What happens when we onboard a new person to a team? We provide helpful information in documentation, contribution guidelines, Continuous Integration (CI) pipelines, and various machine-executable tests. Why would we onboard an AI member any other way? Maybe in the future, we'll be able to delegate inferring all of that to the AI, but the current state suggests there are limitations, and we don't really know how to help it unless we revise the UI majorly.

Organization abstraction

One can even argue that software developers can be viewed functionally as one-person teams:

They need to consider the requirements of what they're implementing as analysts to work through details that weren't explicitly described elsewhere.
They need to think like QA engineers to understand how to verify the changes they're making without breaking critical logical paths and/or existing functionality.
They need to think like an architect, note what else needs to be done, what changes will hinder, and complicate other steps that will need to be taken to implement different tasks and features.
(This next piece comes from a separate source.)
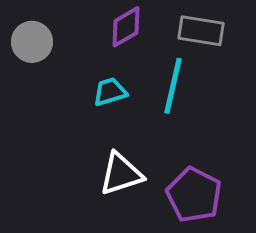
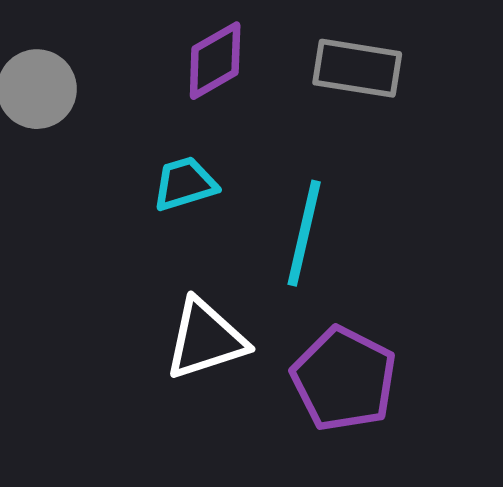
cyan line: (173, 86) -> (304, 233), moved

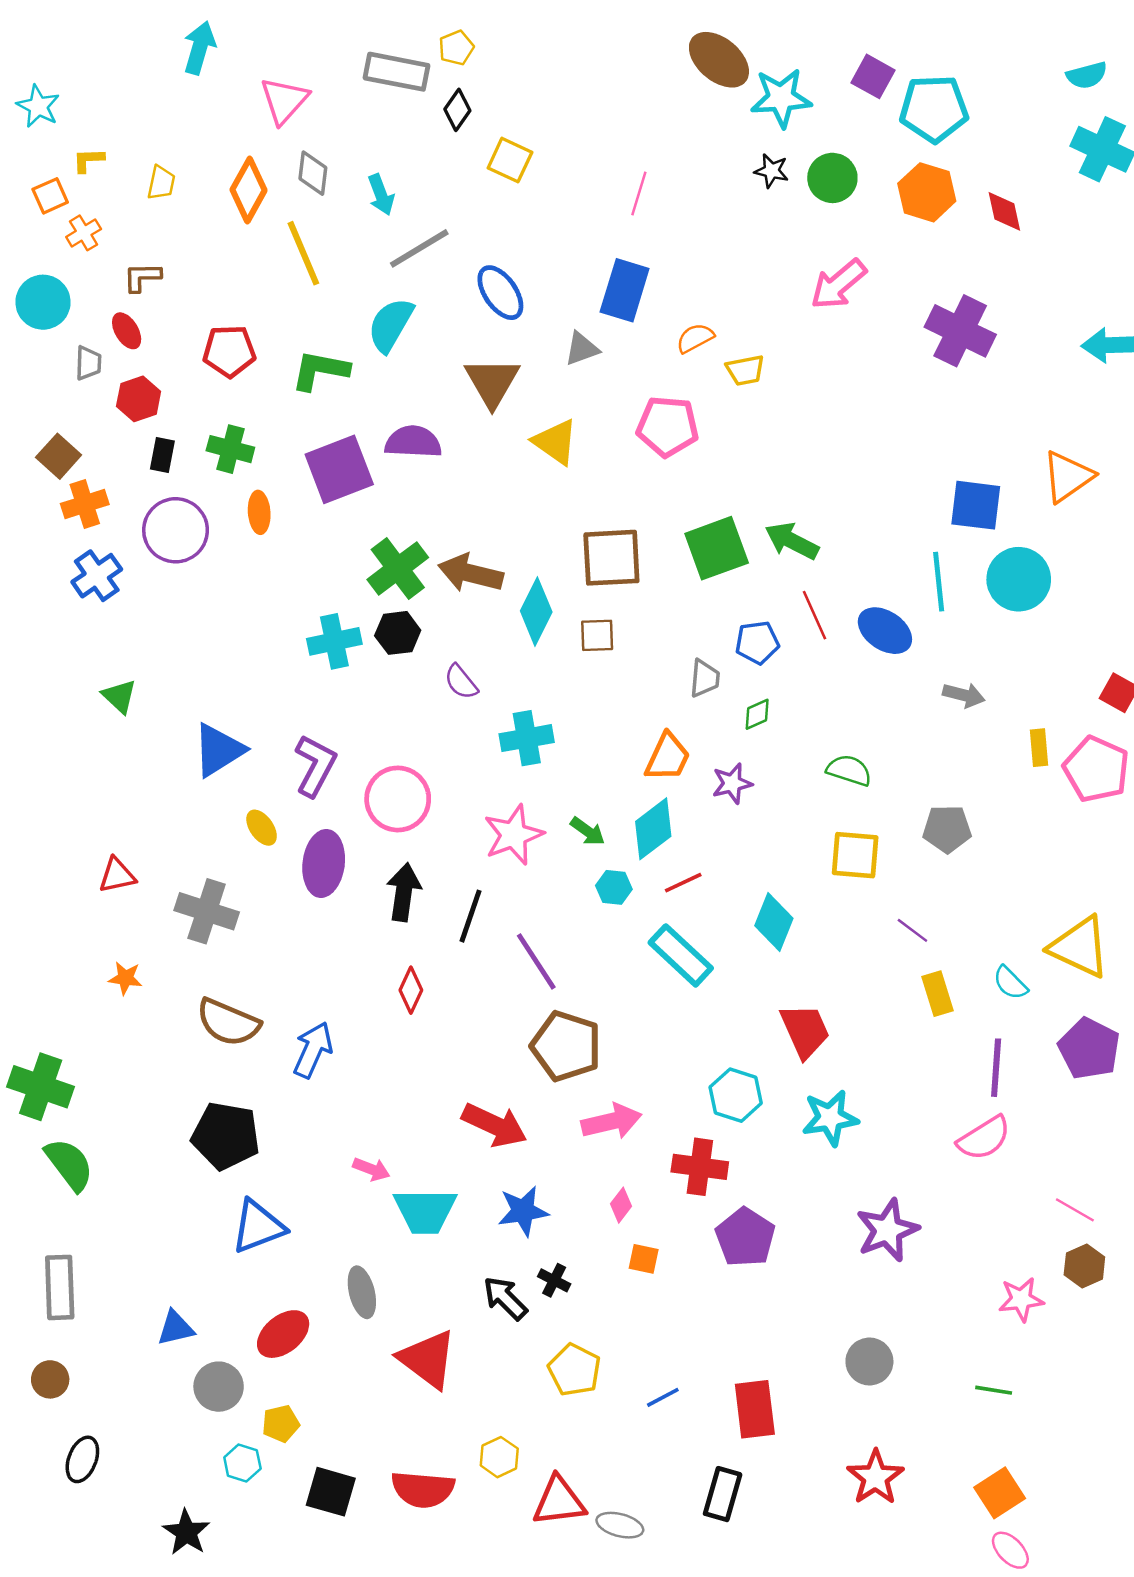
If we consider this an interaction of a real team, we can realize different people perform different roles to critically examine the same changes from various points of view. QA engineers, developers, architects, and operations people (DevOps) pay attention to different nuances to balance the quality of the produced intellectual material. This can be a good starting point for several reasons. The first reason is that it's easier to conceptualize and integrate at the application level. If you already have a project that's developing and exists, most likely, there are already these actors. Adding this kind of virtual actors to this project can supplement the development process rather than trying to completely reinvent it from scratch.
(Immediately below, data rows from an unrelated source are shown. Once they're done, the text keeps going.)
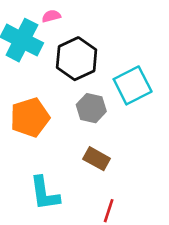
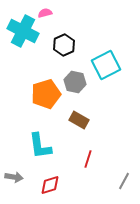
black hexagon: (77, 59) -> (64, 45), size x0.7
orange pentagon: (30, 117) -> (46, 94), moved

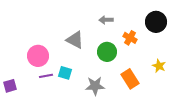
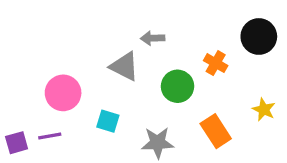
gray arrow: (106, 20) -> (153, 38), moved
purple line: (46, 76) -> (50, 136), moved

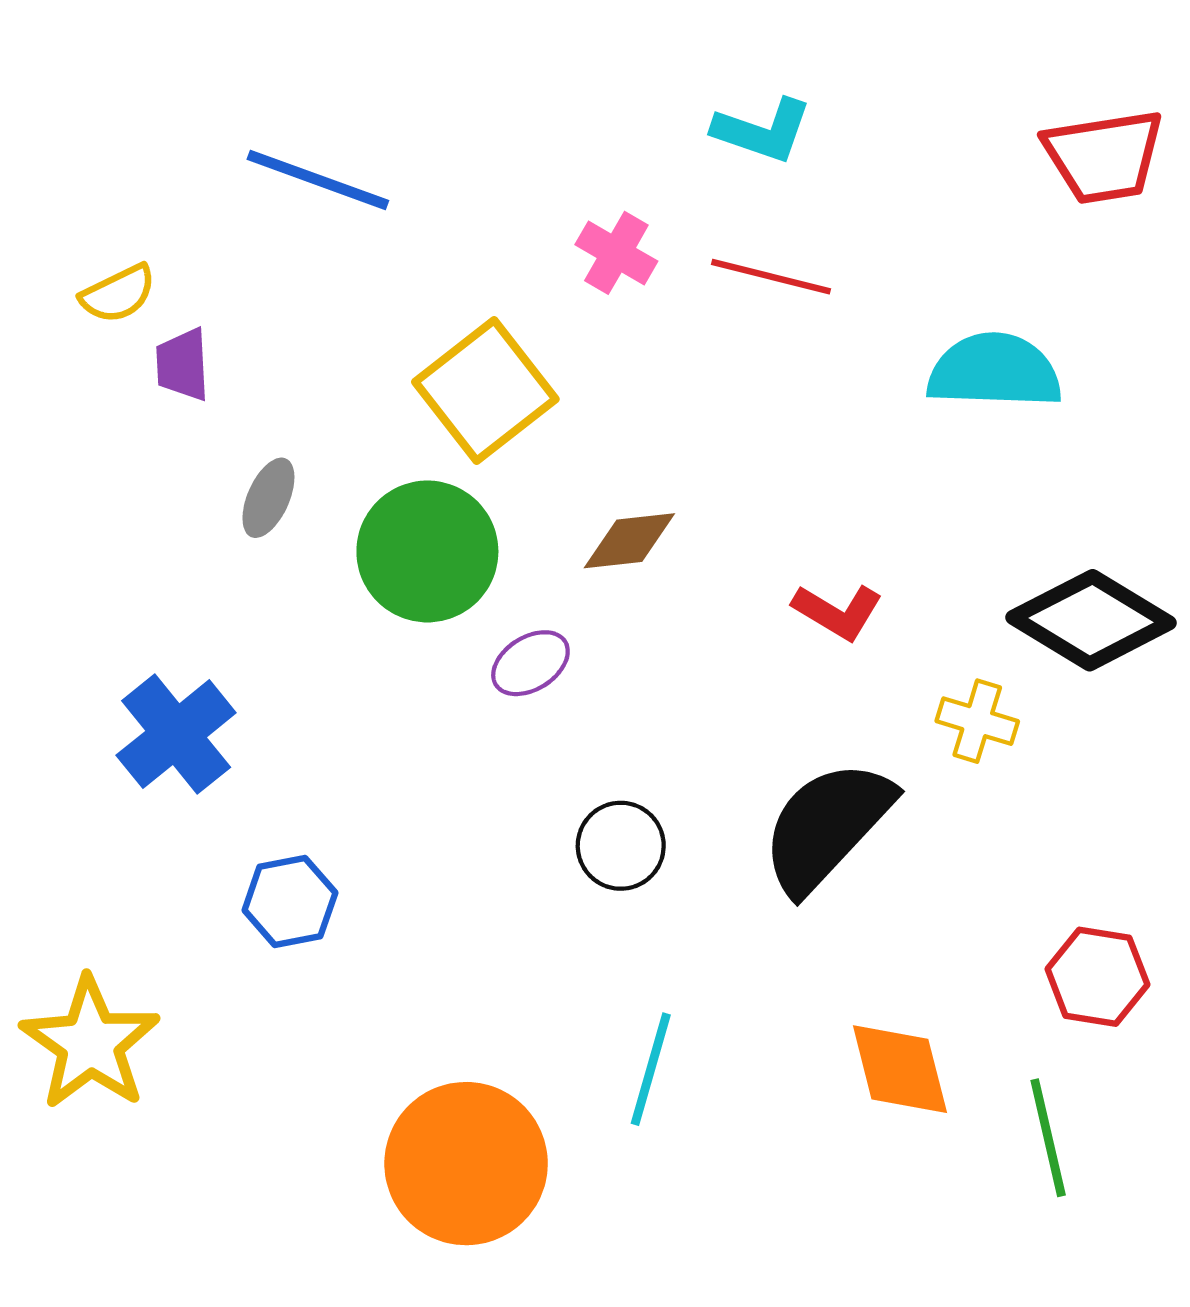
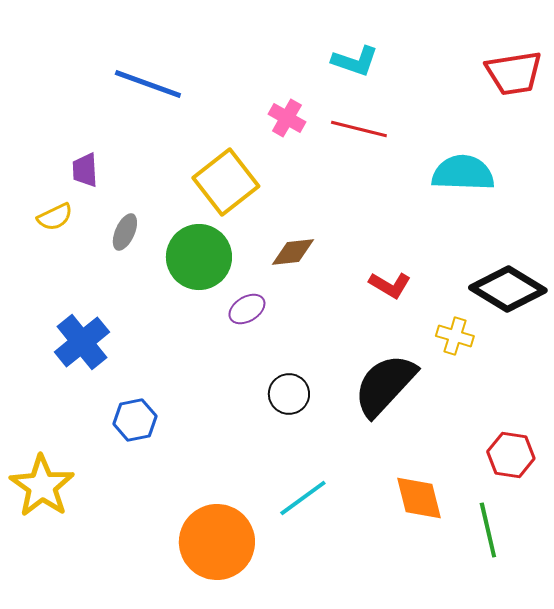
yellow semicircle: (118, 294) -> (55, 217), moved
cyan line: (651, 1069) -> (303, 498), turned 38

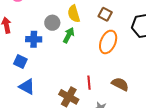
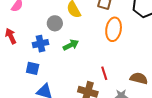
green arrow: (69, 35) -> (71, 45), moved, turned 49
brown semicircle: (120, 84) -> (139, 78), moved

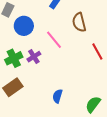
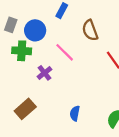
blue circle: (24, 26) -> (35, 30), moved
green cross: (14, 58) -> (22, 51), moved, turned 36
Another point is that we have an extensive list of methods to maintain the quality during further development. The same techniques can be applied through multi-agentic LLM usage. First, they are all trained on datasets that describe these methodologies. Secondly, they are well enough understood by people who can guide them in the right direction.

Benefits for the end user

Imagine yourself as a business owner. To get the edge in business, you must employ software specialists to write and maintain your systems. Sometimes, it lags behind the business development, and you try to find ways to scale it somehow. At this point, you start employing more developers, outstaffing, and outsourcing, which comes with a material cost of time and funds. These processes are time-bound because you must ensure new people fit the team profile, onboard them, and give them time to be great contributors. The time benefit and organizational ease of having a virtual teammate are enormous. We still have to explain things to it and onboard it, but it's all an order of magnitude faster than finding people to do this work!
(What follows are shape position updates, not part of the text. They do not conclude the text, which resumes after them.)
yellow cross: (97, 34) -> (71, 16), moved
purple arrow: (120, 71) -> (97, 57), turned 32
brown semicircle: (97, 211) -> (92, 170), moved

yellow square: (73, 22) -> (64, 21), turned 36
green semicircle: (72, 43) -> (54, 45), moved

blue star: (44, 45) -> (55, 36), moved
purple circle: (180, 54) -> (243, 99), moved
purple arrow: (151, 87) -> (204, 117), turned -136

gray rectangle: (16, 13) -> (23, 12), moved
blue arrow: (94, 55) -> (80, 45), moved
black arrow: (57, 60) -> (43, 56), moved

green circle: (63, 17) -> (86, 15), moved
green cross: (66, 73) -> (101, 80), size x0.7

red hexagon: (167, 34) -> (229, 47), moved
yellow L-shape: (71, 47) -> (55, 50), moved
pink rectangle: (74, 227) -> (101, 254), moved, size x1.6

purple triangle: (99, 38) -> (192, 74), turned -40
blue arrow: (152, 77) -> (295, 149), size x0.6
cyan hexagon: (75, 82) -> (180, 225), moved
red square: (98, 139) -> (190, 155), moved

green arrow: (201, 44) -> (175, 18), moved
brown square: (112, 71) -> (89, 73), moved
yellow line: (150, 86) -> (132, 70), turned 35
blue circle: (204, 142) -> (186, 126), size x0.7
You can disagree by saying: "I'm a software developer, not a business owner; I care about simplifying my work." Here's a take for you: it's precisely the same! You build the software product by producing intellectual labor, which may be targeted at conversing with an AI instead of fiddling with code directly most of the time! We have to learn new tools all the time as software developers, so it's nothing new in that regard.

It may also be composed if you think about a person or a unit-size development team. We already have operations (processes) in place to add operational units to the team and synchronization and consensus protocols for teams. Let's leverage it!

There's a generational potential here. AI progress will eventually lift us up and improve our offerings, but we must build smarter to bootstrap smart enough builders!